Samantha, in exchange for a corporation’s stock, transfers a building and land with an adjusted tax basis of $600,000 and $200,000, respectively when the fair value of this property was $800,000 and $200,000, respectively. After the transfer, Samantha owns over 80% of the outstanding stock in the corporation. In exchange for the transfer of property, Samantha received stock with a fair value of $900,000 and $100,000 cash. What should Samantha report on her Form 1040 for the year of the transfer?
a. Nothing, since this a valid Section 351(a) transfer.
b. Samantha will report a $200,000 capital gain.
c. Samantha will report a $100,000 capital gain for the building.
d.

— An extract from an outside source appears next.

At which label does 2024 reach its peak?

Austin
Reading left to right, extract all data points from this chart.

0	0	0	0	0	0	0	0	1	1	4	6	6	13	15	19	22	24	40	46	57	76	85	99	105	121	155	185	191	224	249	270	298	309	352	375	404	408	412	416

None of the above
SOLUTION :
Option A
Nothing, Since this is a Valid Section 351 (a) transfer.
According to Section 351(a), no gain or loss shall be recognized if property is transferred to a corporation by one or more person solely in exchange for stock in such corporation and immediately after the exchange, such person are in control as defined in under section 368(c) of the corporation.
Sec. 368(c) defines control as the ownership of stock possessing at least 80% of the total combined voting power of all classes of stock entitled to vote and at least 80% of the total number of shares of all other classes of stock of the corporation.
As after the exchange , Samantha owns 80% of outstanding shares in the corporation and the requirement as per section is met, the transfer qualifies for tax-free treatment under section 351.